I lean over to look at Josh's notebook.  "You read so well!" I whisper to him.

He beams, and I look closer.

It is completely illegible. Full of backwards letters and spellings that sometimes approach phonetic. No matter. Josh is a writer because he is living like one, just like he said he'd do. And when you live like a writer you think differently about your world, you think differently about people.

Josh's difficult behaviors didn't completely go away, he still sometimes had trouble with bullies. But he was changed in some small authentic way. Our classroom became a place where the conditions were set for frequent light storms.  It was a place where you could put your hand on your heart and no one would call you a pansy. We knew better because we had shared our stories with one another. A community grew. With each year I teach I'm more convinced sharing is what makes these conditions where light thrives and learning is rich across the curriculum. It's a rare and powerful thing but if we share often, if we provide the conditions, the light will come, and come.

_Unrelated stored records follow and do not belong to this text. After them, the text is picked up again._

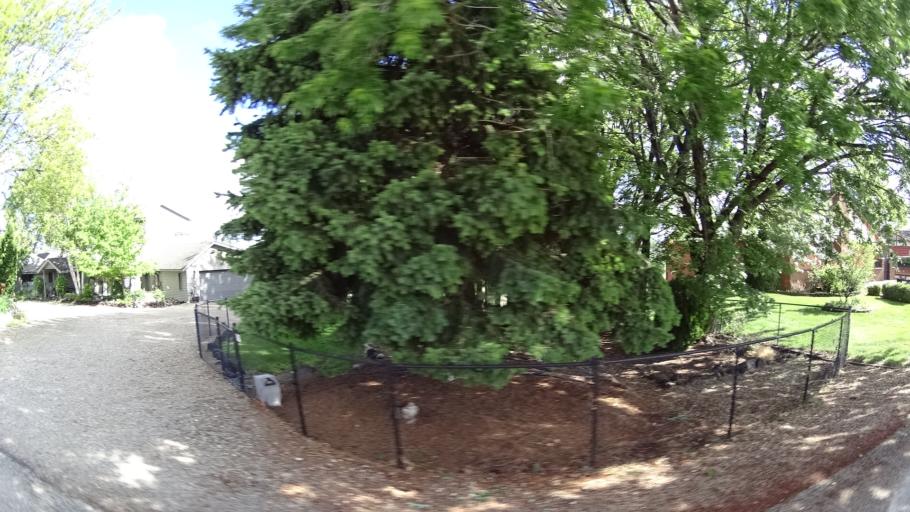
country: US
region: Idaho
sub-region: Ada County
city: Kuna
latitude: 43.4592
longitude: -116.4492
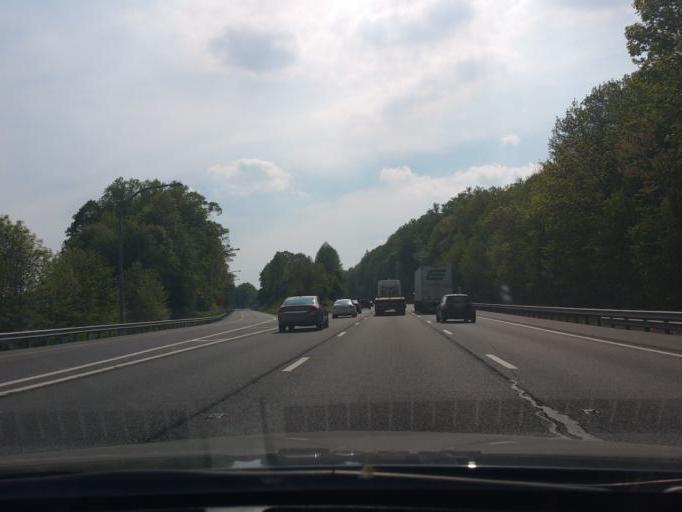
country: US
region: Maryland
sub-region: Harford County
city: Riverside
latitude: 39.5020
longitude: -76.2257
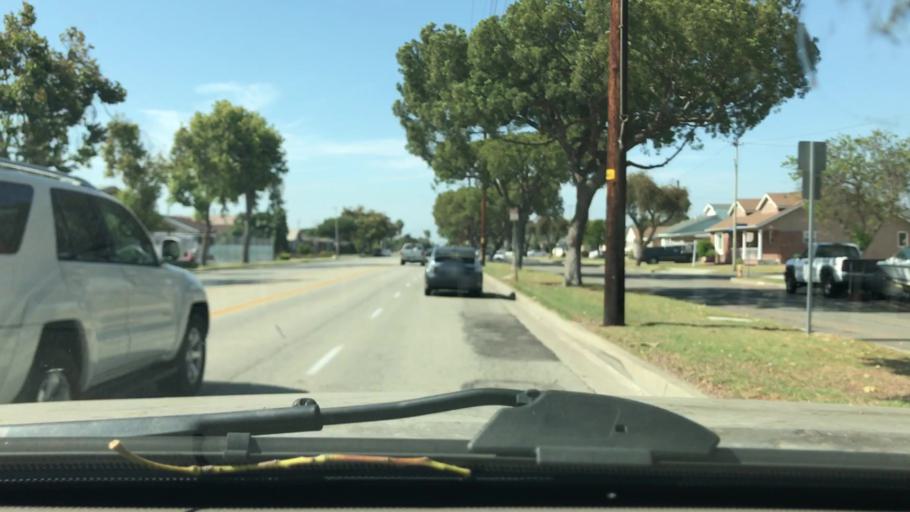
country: US
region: California
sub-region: Orange County
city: Rossmoor
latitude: 33.7989
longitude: -118.1079
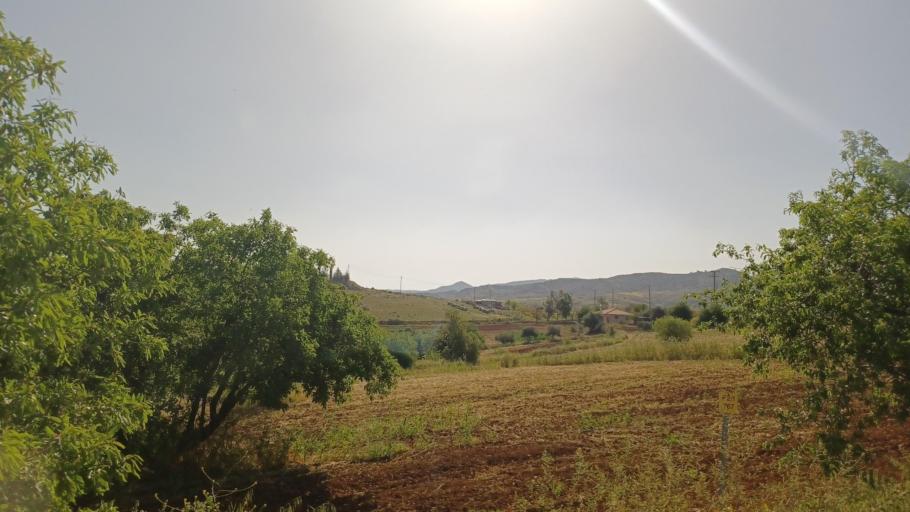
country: CY
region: Lefkosia
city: Astromeritis
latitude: 35.0790
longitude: 33.0181
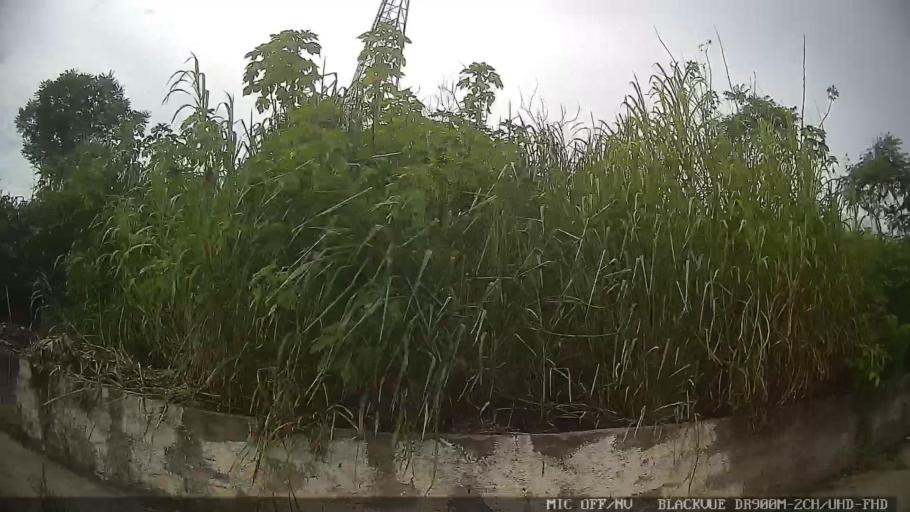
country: BR
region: Sao Paulo
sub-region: Aruja
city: Aruja
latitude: -23.4416
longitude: -46.2790
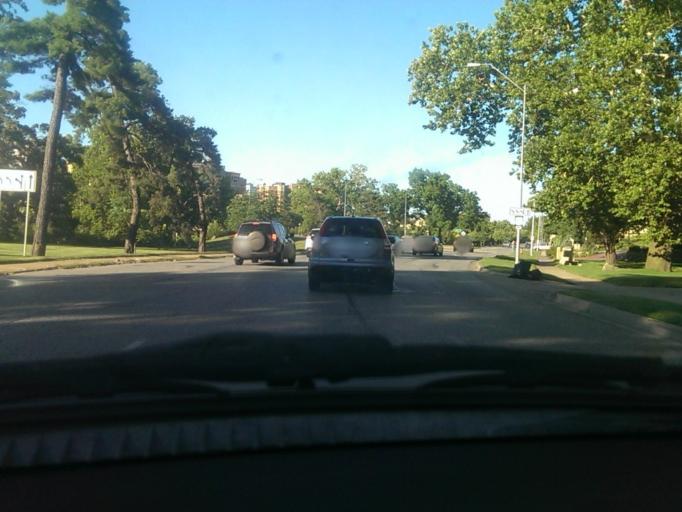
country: US
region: Kansas
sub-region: Johnson County
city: Westwood
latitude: 39.0380
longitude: -94.5988
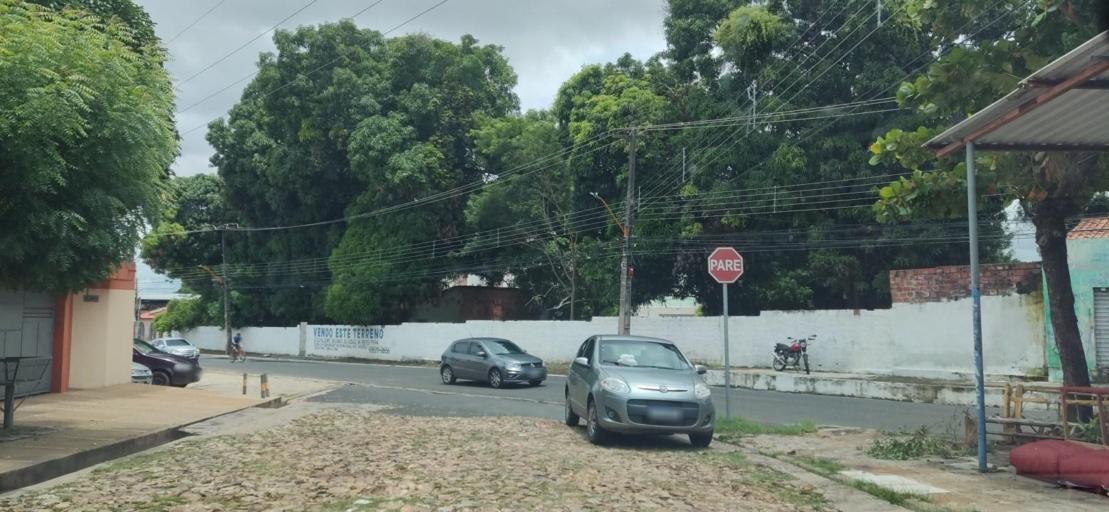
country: BR
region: Piaui
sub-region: Teresina
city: Teresina
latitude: -5.0755
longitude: -42.7654
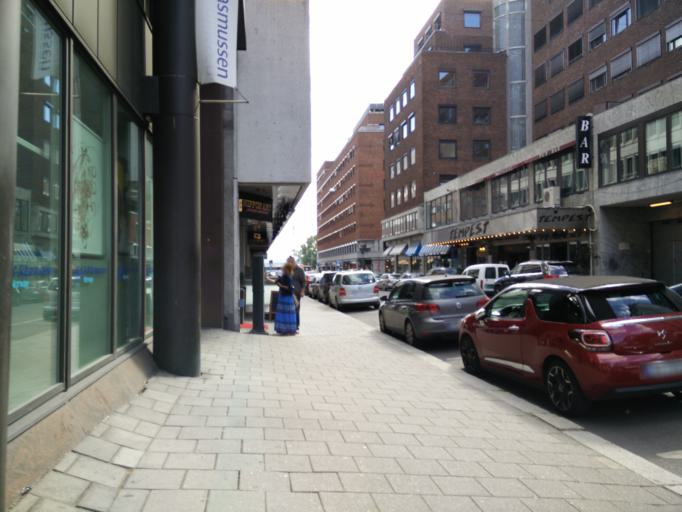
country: NO
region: Oslo
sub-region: Oslo
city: Oslo
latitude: 59.9129
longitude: 10.7355
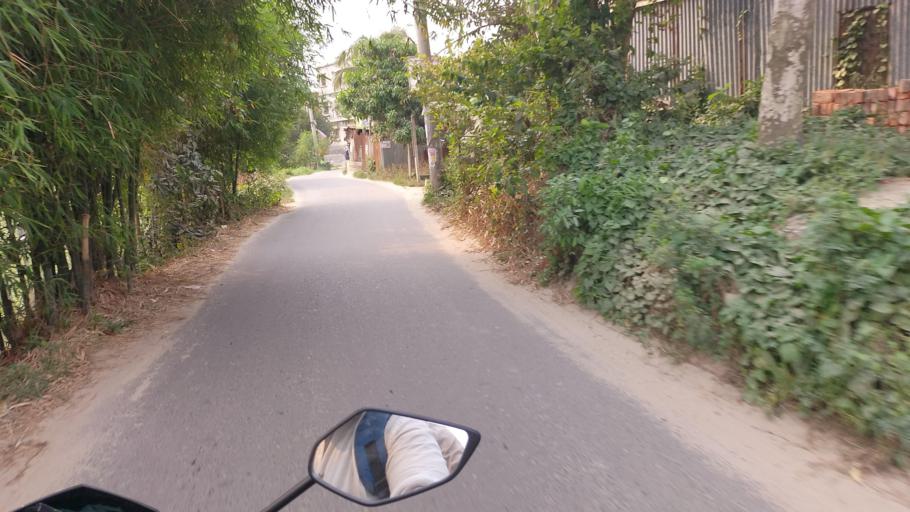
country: BD
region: Dhaka
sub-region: Dhaka
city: Dhaka
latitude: 23.6644
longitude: 90.3529
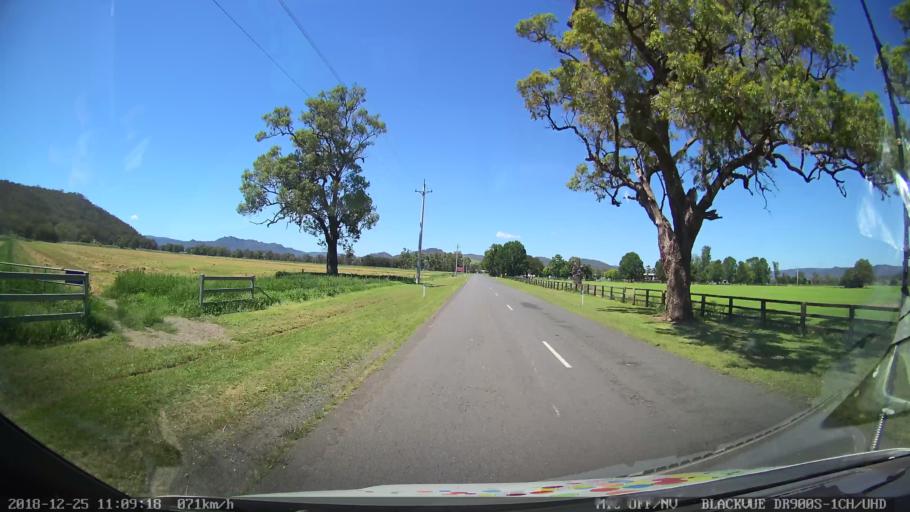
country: AU
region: New South Wales
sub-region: Upper Hunter Shire
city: Merriwa
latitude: -32.4099
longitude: 150.1191
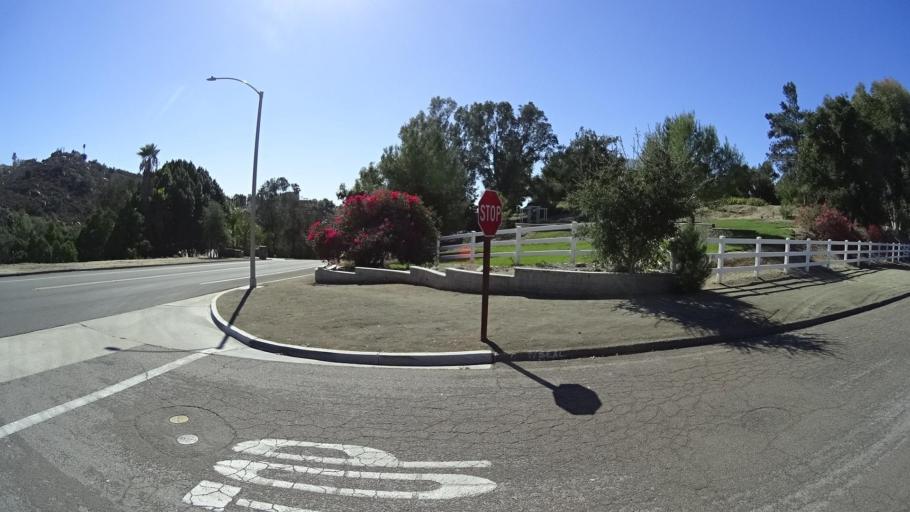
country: US
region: California
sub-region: San Diego County
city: Lakeside
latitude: 32.8651
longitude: -116.8687
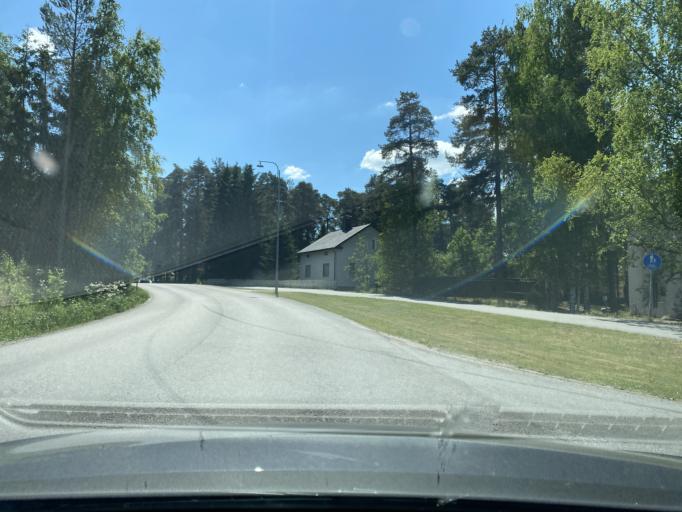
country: FI
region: Satakunta
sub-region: Rauma
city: Eura
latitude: 61.1214
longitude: 22.1589
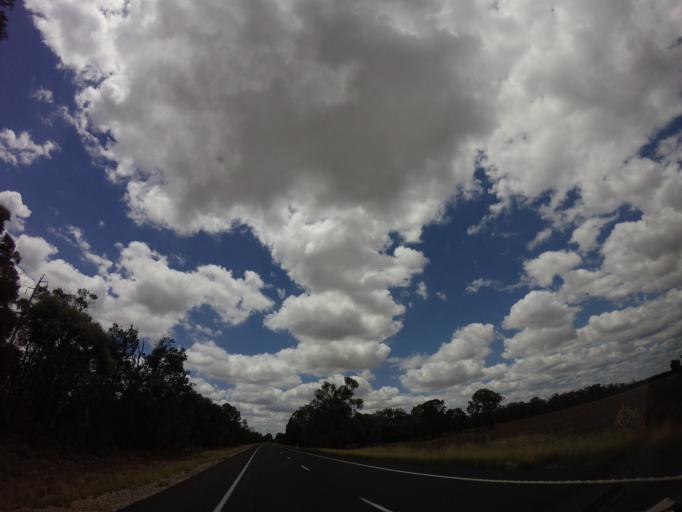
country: AU
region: Queensland
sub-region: Goondiwindi
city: Goondiwindi
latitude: -28.1249
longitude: 150.7046
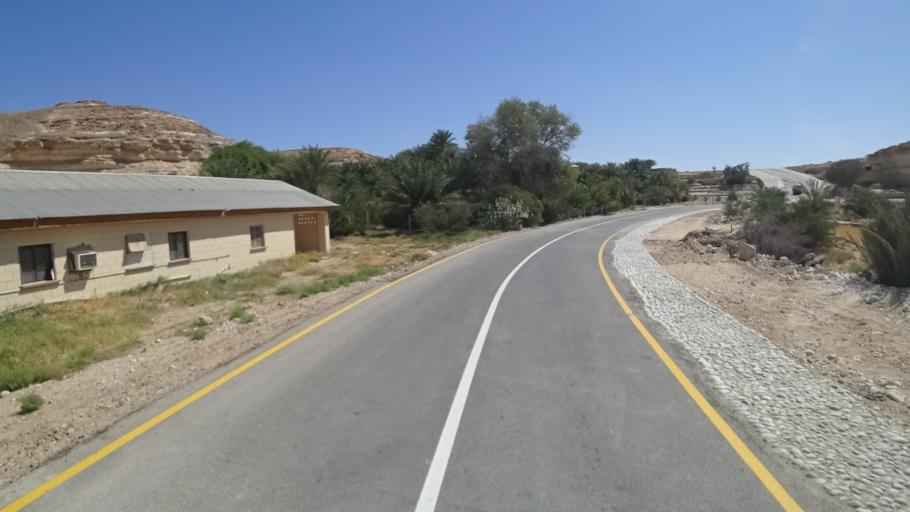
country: OM
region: Zufar
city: Salalah
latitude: 17.4785
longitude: 53.3522
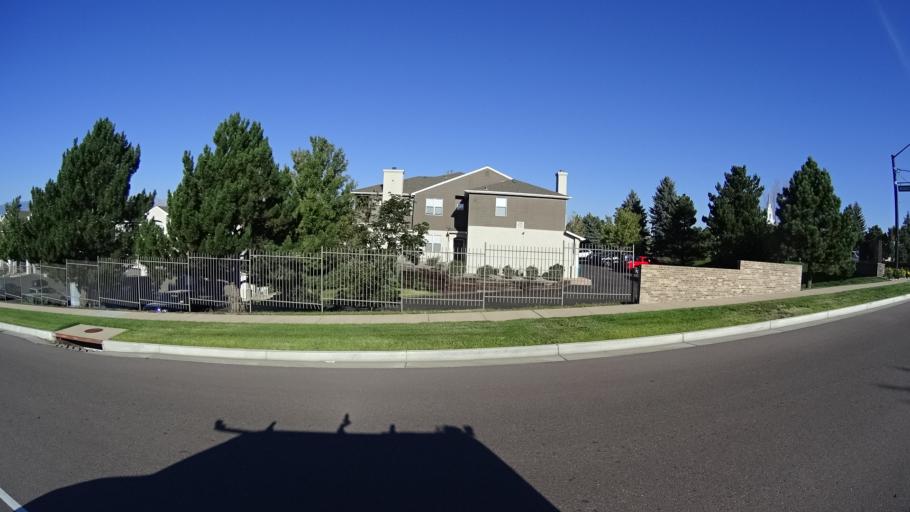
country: US
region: Colorado
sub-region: El Paso County
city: Black Forest
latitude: 38.9564
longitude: -104.7698
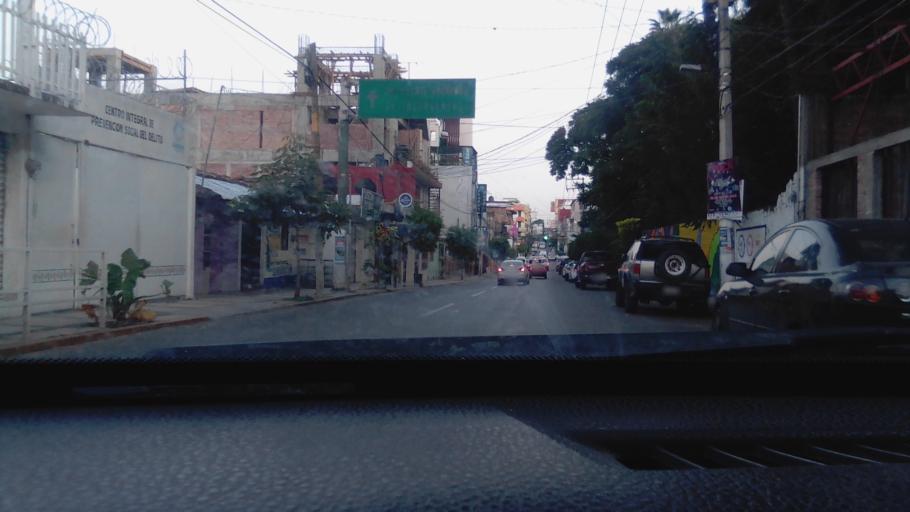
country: MX
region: Guerrero
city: Chilpancingo de los Bravos
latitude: 17.5475
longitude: -99.4979
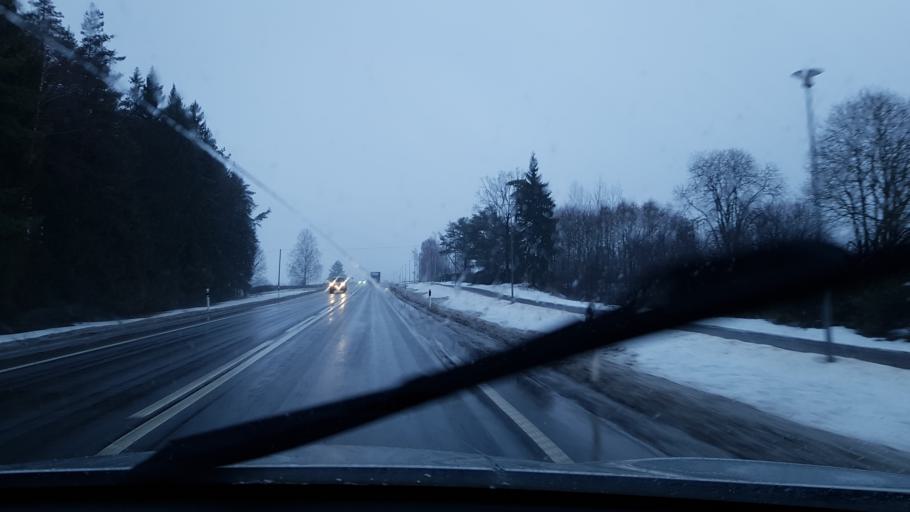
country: EE
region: Jaervamaa
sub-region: Tueri vald
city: Tueri
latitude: 58.8352
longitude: 25.4713
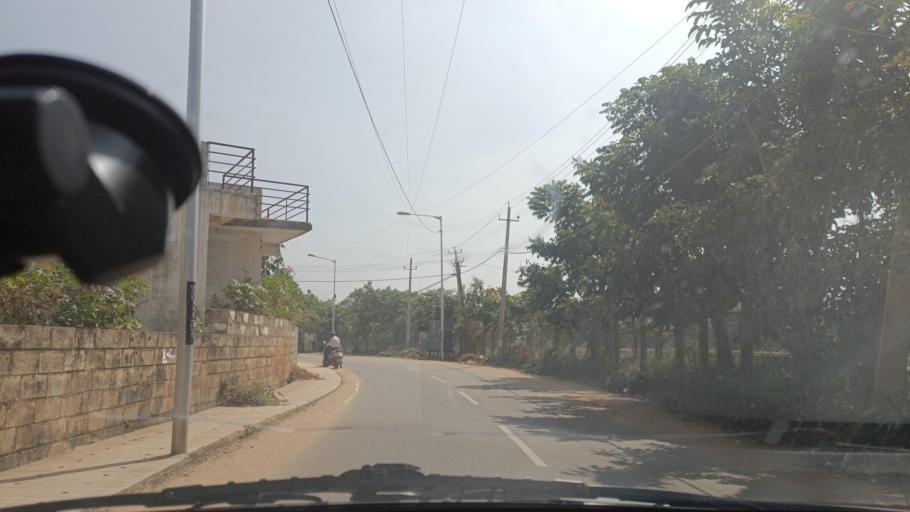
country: IN
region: Karnataka
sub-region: Bangalore Urban
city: Yelahanka
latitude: 13.1160
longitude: 77.6183
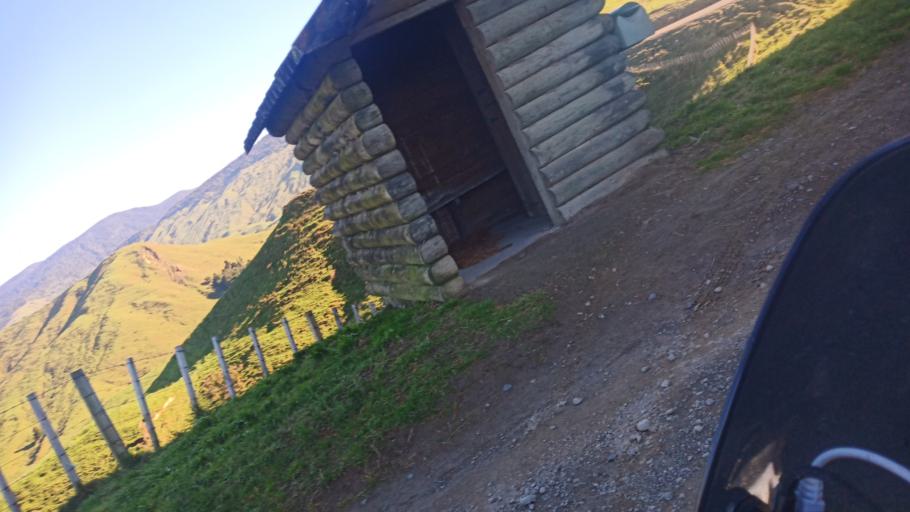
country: NZ
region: Hawke's Bay
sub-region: Wairoa District
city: Wairoa
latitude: -38.7858
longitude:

  1. Oh my goodness. "We knew each other better because we shared our stories with one another." This piece is why I love reading stories from teachers in the classroom. It is so powerful and beautifully crafted. It made me cry. If I ever think of skipping share time again, I will think of Josh. My hand is over my heart. Thank you for this Slice. I plan on sharing it with the teachers I am working with as our morning shared reading that inspires us to free write.

  2. Now that I have stopped crying and have blown my nose, I can type my comment. Thank you for reminding me through such a well-written story why we must take time to share our writing. It helps us understand how to live our life and it changes the world. I vow to think of Josh and always include share time in my writing workshop. Thank you for sharing your slice today. It changed me!

  3. I am crying too and can't see to write this response. You have hit this hard nail right on its head. We must share in community. We must become vulnerable. When we see each other as individuals traveling this long journey together, we create a powerful unit that can withstand anything. Thanks for sharing.

  4. Teary-eyed here as well. Not only were the conditions right that day, but you obviously made your classroom a safe space and a community for that vulnerability to appear. Kudos to you, kudos to Josh.

  5. Although you keep saying you do better with little kids, it seems that something was very good in this classroom for Josh to feel like sharing. What a beautiful event that a young person would tell the group this hard thing! I love "We knew better because we had shared our stories with one another. " Sharing does help us make a community, just like Tuesday slicing.

  6. What an amazing experience for every single person in that classroom. bravo to Josh, for his honesty, and bravo to you - for giving him a place he could trust.

  7. This is so beautiful... I teared up reading it. I love that sense of possibility that is created when students share with one another. What a wonderful experience for Josh and his classmates, and kudos to you for making it happen.

  8. This is wonderful, Lori. I knew I loved working with you. You are truly an inspiration!